Washington, saying that the only red line it abides by is the production of nuclear weapons, rejected this call. Any further red lines, President Barack Obama said earlier this month, would constrain the U.S.’s room to maneuver.

Furthermore, according to Defense Secretary Leon Panetta, countries are not governed by red lines.

However, as Dr. Emily Landau, a senior arms control expert from Tel Aviv University’s Institute for National Security Studies pointed out Obama himself used red lines twice this year — and did so effectively.

In the first instance, when Iran threatened to respond to economic sanctions by closing off the Strait of Hormuz shipping lane, through which much of the world’s oil passes, Obama said that doing so would constitute an unacceptable breach of a red line. Sure enough, Iran backed off, and downplayed its own threat within a few weeks.

The second use of a red line came after it emerged that Syrian dictator Basher Assad was moving deadly chemical weapons around Syria. Obama said that any further movements of the unconventional weapons, or signs that they were about to be used, would constitute a breach of a red line. There have been no further reports of chemical weapons on the move in war-torn Syria.

Iran knows that the U.S. is being selective about its use of red lines, and that the Obama Administration is reluctant to use this same pressure mechanism on its nuclear program.

What conclusion is Iran likely to take away? One need look no farther than Iran’s rapidly progressing uranium enrichment drive, its continuing refusal to allow IAEA experts access to nuclear facilities, and the fact that no serious negotiations between the P5+1 representatives (the U.S., Russia, China, France, Britain, and Germany) and Iran are on the horizon.

The threat of military force is supposed to be one of three critical pillars of a comprehensive policy to persuade the Iranian regime to stop its march towards atomic bombs.

The second pillar, biting sanctions, is in place, and is taking its toll on the Iranian economy. But the sanctions have utterly failed to convince Tehran to change course on its nuclear program. So long as the worsening Iranian economy does not influence the rate of uranium enrichment, sanctions cannot be considered to have worked.

The third and last pillar, diplomacy, is currently dead in the water, after three failed rounds of negotiations this year.

All three pillars are tied to each other – a structural weakness in one means the other two cannot function properly. In this instance, it is the pillar of a credible military threat that is looking weak, and a refusal to discuss red lines is contributing to that weakness.

Ironically, the less credible the threat of military force is, the more likely it is that military force will eventually have to be used.

Some in the Obama Administration, such as Defense Secretary Panetta, have pointed out that Israel too has not set red lines on Iran.
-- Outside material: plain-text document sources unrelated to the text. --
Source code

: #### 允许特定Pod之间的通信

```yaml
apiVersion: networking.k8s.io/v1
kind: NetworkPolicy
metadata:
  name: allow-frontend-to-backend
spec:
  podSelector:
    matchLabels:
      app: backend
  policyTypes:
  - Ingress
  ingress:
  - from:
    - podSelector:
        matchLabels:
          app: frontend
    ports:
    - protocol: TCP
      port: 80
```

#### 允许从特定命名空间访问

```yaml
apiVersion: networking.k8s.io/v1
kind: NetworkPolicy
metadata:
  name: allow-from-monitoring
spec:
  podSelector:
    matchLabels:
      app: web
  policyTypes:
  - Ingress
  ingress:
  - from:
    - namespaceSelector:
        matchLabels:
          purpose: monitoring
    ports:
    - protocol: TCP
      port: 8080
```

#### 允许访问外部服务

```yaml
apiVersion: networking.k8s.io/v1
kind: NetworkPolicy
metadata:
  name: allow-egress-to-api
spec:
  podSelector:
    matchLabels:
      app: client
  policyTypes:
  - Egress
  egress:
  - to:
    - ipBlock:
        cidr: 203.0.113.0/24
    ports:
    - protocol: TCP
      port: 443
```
But Israel is not involved in negotiations with Iran, and a red line pressure mechanism would be of no use to Israel — a fact that makes Panetta’s claim appear rather cynical in the eyes of Israeli national security analysts.
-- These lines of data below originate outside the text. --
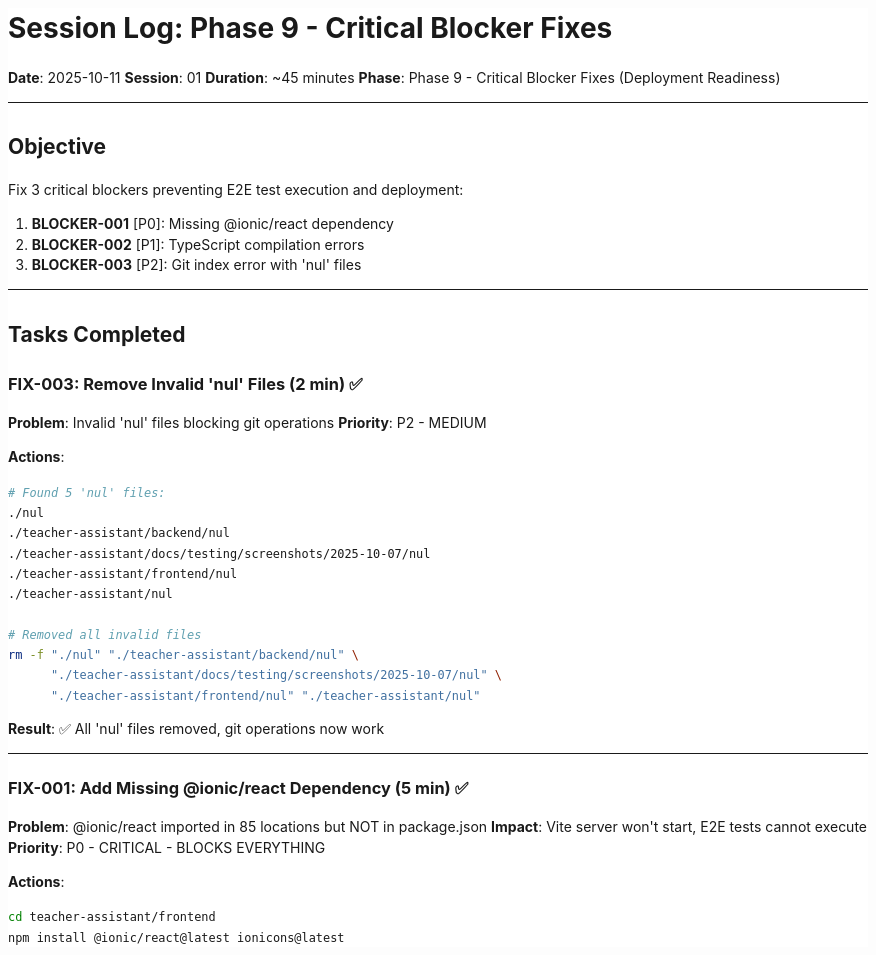 # Session Log: Phase 9 - Critical Blocker Fixes

**Date**: 2025-10-11
**Session**: 01
**Duration**: ~45 minutes
**Phase**: Phase 9 - Critical Blocker Fixes (Deployment Readiness)

---

## Objective

Fix 3 critical blockers preventing E2E test execution and deployment:
1. **BLOCKER-001** [P0]: Missing @ionic/react dependency
2. **BLOCKER-002** [P1]: TypeScript compilation errors
3. **BLOCKER-003** [P2]: Git index error with 'nul' files

---

## Tasks Completed

### FIX-003: Remove Invalid 'nul' Files (2 min) ✅

**Problem**: Invalid 'nul' files blocking git operations
**Priority**: P2 - MEDIUM

**Actions**:
```bash
# Found 5 'nul' files:
./nul
./teacher-assistant/backend/nul
./teacher-assistant/docs/testing/screenshots/2025-10-07/nul
./teacher-assistant/frontend/nul
./teacher-assistant/nul

# Removed all invalid files
rm -f "./nul" "./teacher-assistant/backend/nul" \
      "./teacher-assistant/docs/testing/screenshots/2025-10-07/nul" \
      "./teacher-assistant/frontend/nul" "./teacher-assistant/nul"
```

**Result**: ✅ All 'nul' files removed, git operations now work

---

### FIX-001: Add Missing @ionic/react Dependency (5 min) ✅

**Problem**: @ionic/react imported in 85 locations but NOT in package.json
**Impact**: Vite server won't start, E2E tests cannot execute
**Priority**: P0 - CRITICAL - BLOCKS EVERYTHING

**Actions**:
```bash
cd teacher-assistant/frontend
npm install @ionic/react@latest ionicons@latest
```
There are other factors leading Iran to confirm its belief that the international community is not serious about stopping its nuclear program.

One of them is the public spat between Netanyahu and Obama over these very issues. The open argument, which has escalated into unprecedented feuding via international media outlets, will surely give Iran more cause to trivialize international resolve and unity.
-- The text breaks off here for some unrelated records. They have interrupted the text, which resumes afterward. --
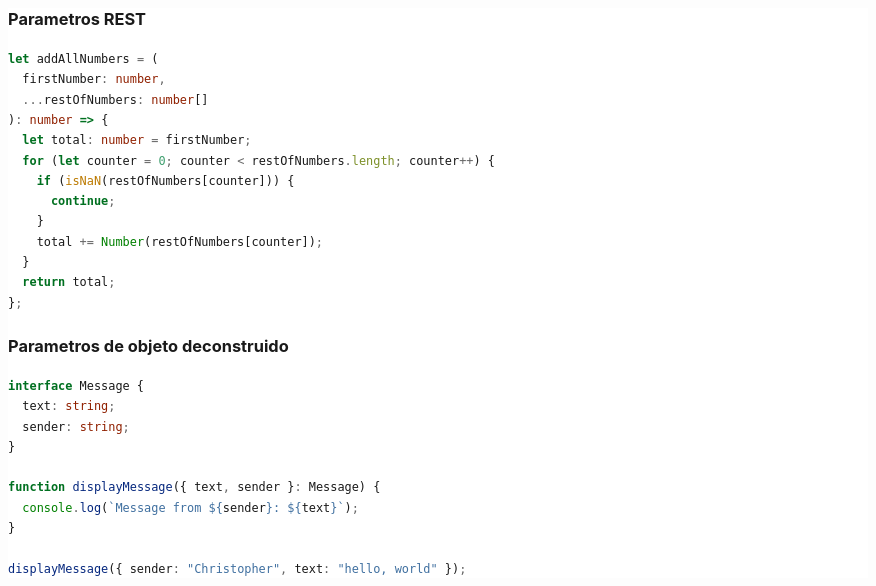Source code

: ### Parametros REST

```ts
let addAllNumbers = (
  firstNumber: number,
  ...restOfNumbers: number[]
): number => {
  let total: number = firstNumber;
  for (let counter = 0; counter < restOfNumbers.length; counter++) {
    if (isNaN(restOfNumbers[counter])) {
      continue;
    }
    total += Number(restOfNumbers[counter]);
  }
  return total;
};
```

### Parametros de objeto deconstruido

```ts
interface Message {
  text: string;
  sender: string;
}

function displayMessage({ text, sender }: Message) {
  console.log(`Message from ${sender}: ${text}`);
}

displayMessage({ sender: "Christopher", text: "hello, world" });
```


  [index: number]: string;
When chairman of the U.S. Joint Chiefs of Staff, General Martin Dempsey, said last month that an Israeli strike would only delay Iranian nuclear progress, but not destroy the program, he seemed to be stating the obvious. Read between the lines, however, and Dempsey appeared to be hinting that a delay caused by an Israeli strike would not be significant.

The comment seemed to be part of an open U.S. media campaign to dissuade Israel from striking. What it may have done instead was damage Israeli deterrence in Iranian eyes.

The lack of red lines, diplomatic arguments among allies, and an unconvincing threat of military force will all lead Iran to move forward on its nuclear program.

In the meantime, it seems fair to believe that Iran is quickly approaching Israel’s own, unannounced red line.